Just so we can talk a little more clearly about this: what we're really discussing here are part-of-speech ambiguities, which are then causing you errors from the deterministic lemmatization process, which takes the POS tag as an input. The lemmatization in itself is correct --- it's just that it's getting incorrect input from the tagger.

spaCy's models are all trained with a loss function that's optimized for 1-best accuracy. This leads to sparser solutions, which reduce memory requirements and loading times. But the downside is that you can't really ask meaningful questions about how confident the model is. It might be worth talking about your requirements a bit when you get to Berlin. It sounds to me like a beam-search version of spaCy that does joint POS tagging and parsing would help you a lot. I could prepare that for you over a short consulting engagement.

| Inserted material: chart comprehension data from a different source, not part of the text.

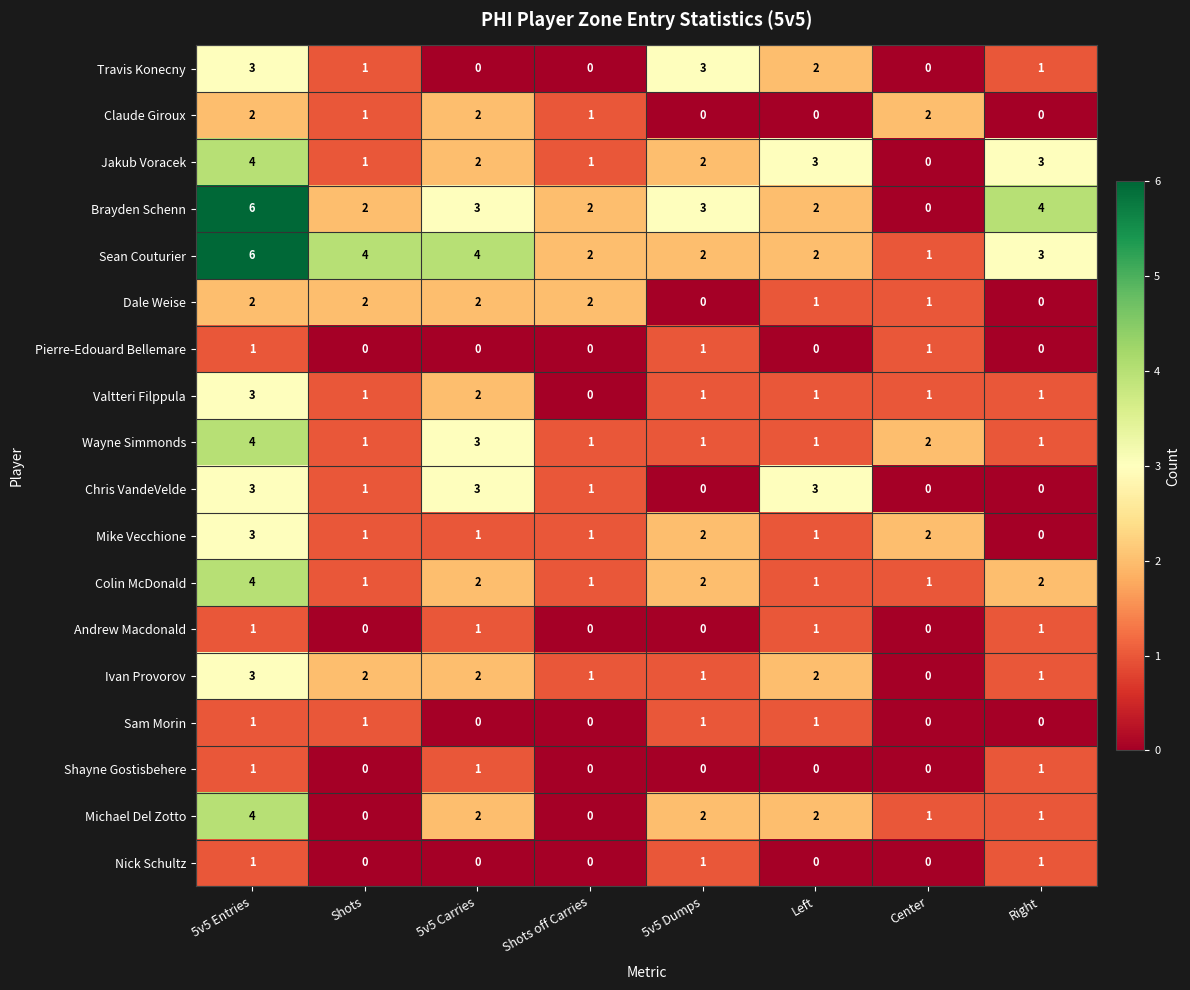

At which category is the sum across all series the highest?

5v5 Entries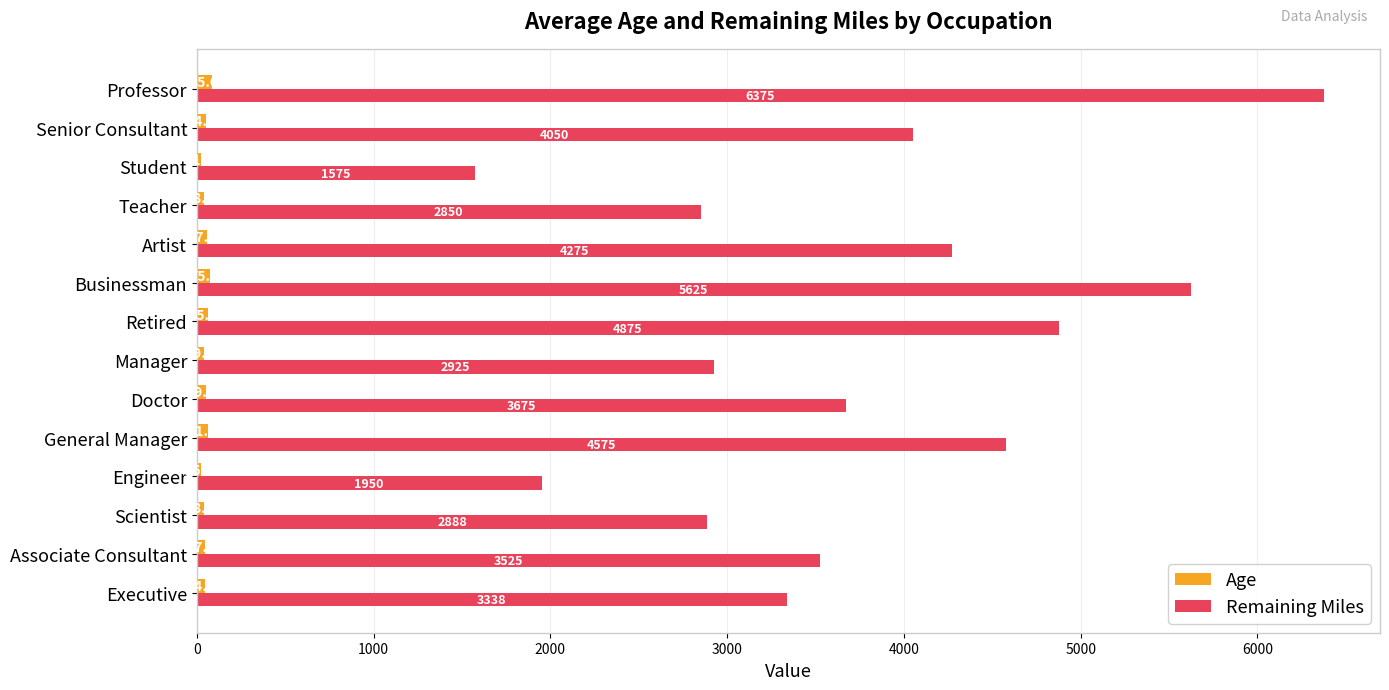

Is the value of Remaining Miles at Doctor greater than the value of Age at General Manager?

Yes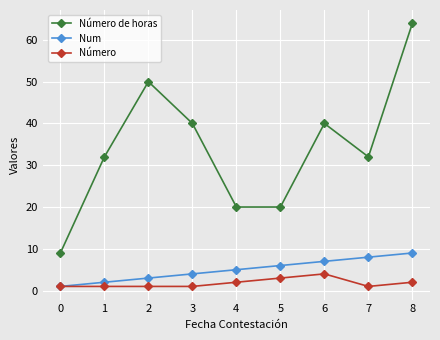

What is the value of the Número de horas point at the 4th from the left?

40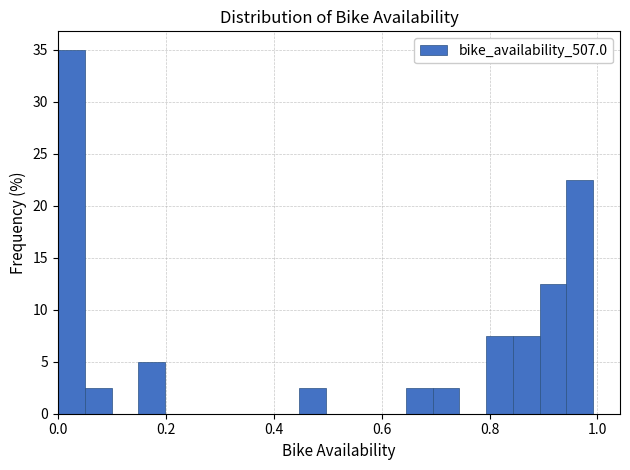

Read against the x-axis, roughly where is the centre of the tallest bar?

0.02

If you want to dig around the scores of the current model, here's how. I haven't documented this API yet, but you can consider it "legit" --- it will be supported going forward.

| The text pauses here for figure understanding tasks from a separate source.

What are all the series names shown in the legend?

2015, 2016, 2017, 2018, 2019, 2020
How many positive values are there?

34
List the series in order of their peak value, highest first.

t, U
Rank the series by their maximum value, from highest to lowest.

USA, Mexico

The code below shows how to gather the scores assigned to the 'winning' move at each state of the parse tree. It also shows one way to force a particular tag to be assigned to a word prior to parsing. What we do is tell the tagger to assign a sequence of tags from a list of strings, and swap in the tag we want, given its list of predictions. This is admittedly awkward, and we should support assigning to the .tag attribute of tokens directly.

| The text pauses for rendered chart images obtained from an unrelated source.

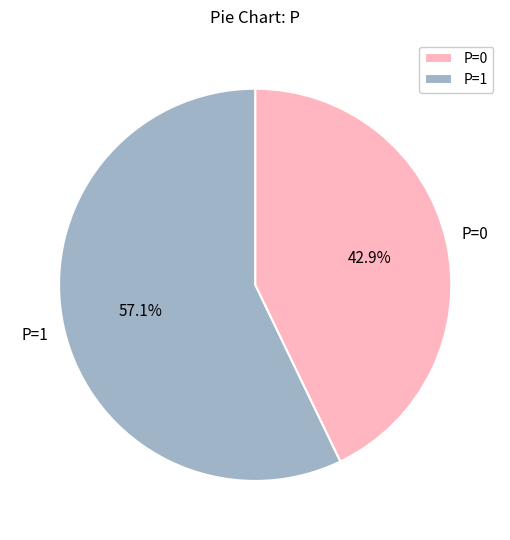

Does any single category account for the majority?

Yes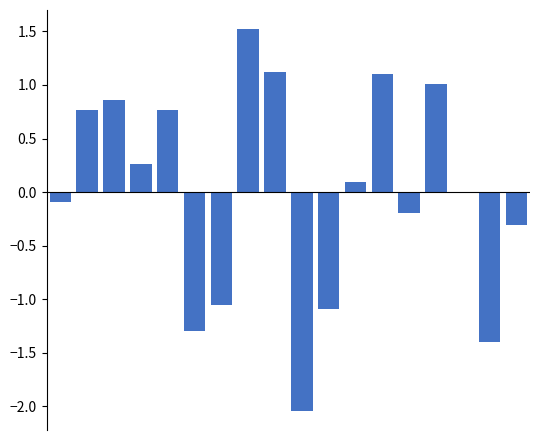

At how many categories does at least one series exceed 0?

9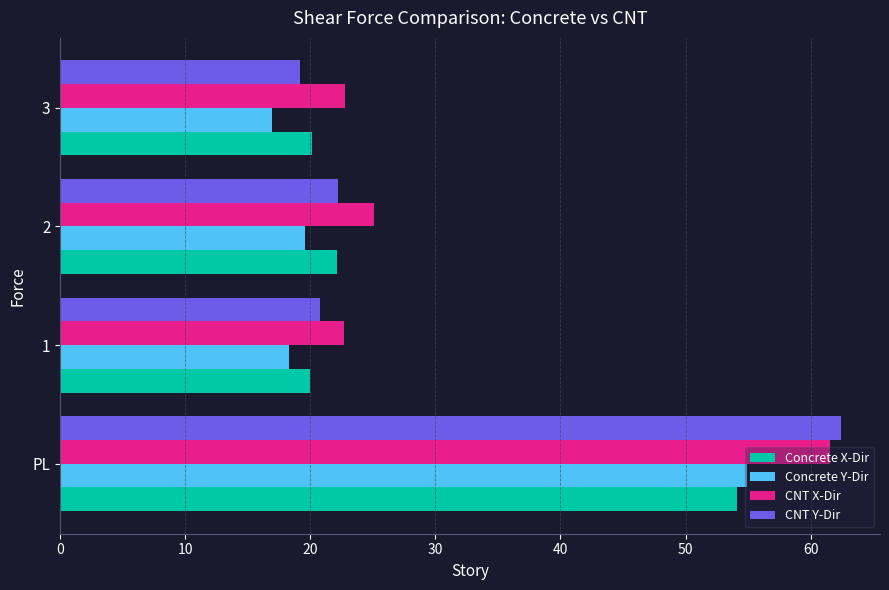

True or false: CNT X-Dir has a value of 22.8 at 3.

True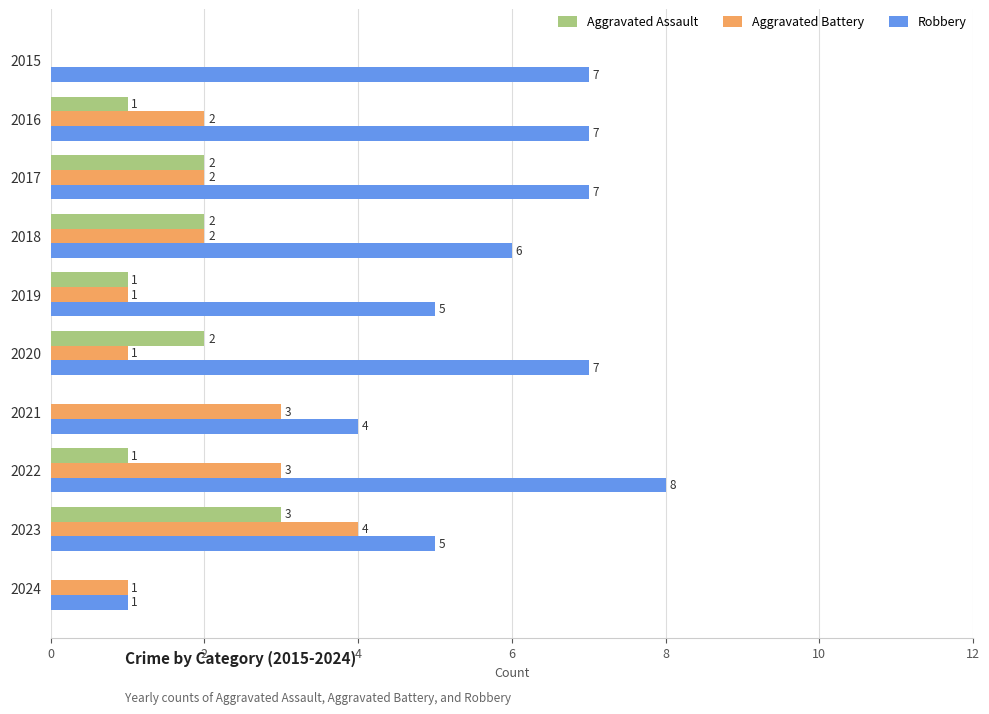

Which series changed the most between 2021 and 2023?

Aggravated Assault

I've shown two ways to use the scores: by summing the scores across the parse, and by taking the minimum score assigned to a move. The minimum score possibly makes more sense, but neither are really good indications of parse quality. Again, that wasn't part of the objective function of the current model. We can either train the parser's decision model in a different way to be better at that task, or we can train a distinct model to estimate P(parse | sentence), or we can train a model to estimate P(sentence, parse), for situations where you want to know whether the input sentence was ungrammatical or noisy.


import numpy as np
import plac
import spacy.en

def get_scores(nlp, text, force_tag=None):
    probs = []
    tokens = nlp.tokenizer(text)
    nlp.tagger(tokens)
    if force_tag:
        tags = [force_tag] + [w.tag_ for w in tokens[1:]]
        nlp.tagger.tag_from_strings(tokens, tags)
    with nlp.parser.step_through(tokens) as state:
        while not state.is_final:
            action = state.predict()
            probs.append(max(state.eg.scores))
            state.transition(action)
    return tokens, probs

def main():
    nlp = spacy.en.English()
    toks, probs = get_scores(nlp, u'Communicate your ideas clearly.', force_tag='NN')
    print([w.tag_ for w in toks])
    print(min(probs), sum(probs))
    toks, probs = get_scores(nlp, u'Communicate your ideas clearly.', force_tag='VB')
    print(min(probs), sum(probs))
    print([w.tag_ for w in toks])
    toks, probs = get_scores(nlp, u'Communicate your ideas clearly.', force_tag='NNP')
    print(min(probs))
    print([w.tag_ for w in toks])

if __name__ == '__main__':
    plac.call(main)

Produces:

[u'NN', u'PRP$', u'NNS', u'RB', u'.']
(231.49497985839844, 2340.7755584716797)
(334.1315612792969, 2806.1406860351562)
[u'VB', u'PRP$', u'NNS', u'RB', u'.']
252.046356201
[u'NNP', u'PRP$', u'NNS', u'RB', u'.']
bittlingmayer commented 8 years ago

This is very helpful for our purposes, thank you.

I am curious if these types of signals are useful to other clients. (I can understand the appeal of a minimal library, not just in terms of pruning/performance but in terms of the APIs.)

Re whether this is a question of parsing or of lemmatisation, yes, pardon. I was trying to take on the more straightforward topic, but a bit more parse functionality will indeed void the need for more lemmatisation functionality.

Unfortunately we are little too early-stage right now to take you up on the consulting offer. If things go well then there will be plenty down the road.

lock[bot] commented 6 years ago

This thread has been automatically locked since there has not been any recent activity after it was closed. Please open a new issue for related bugs.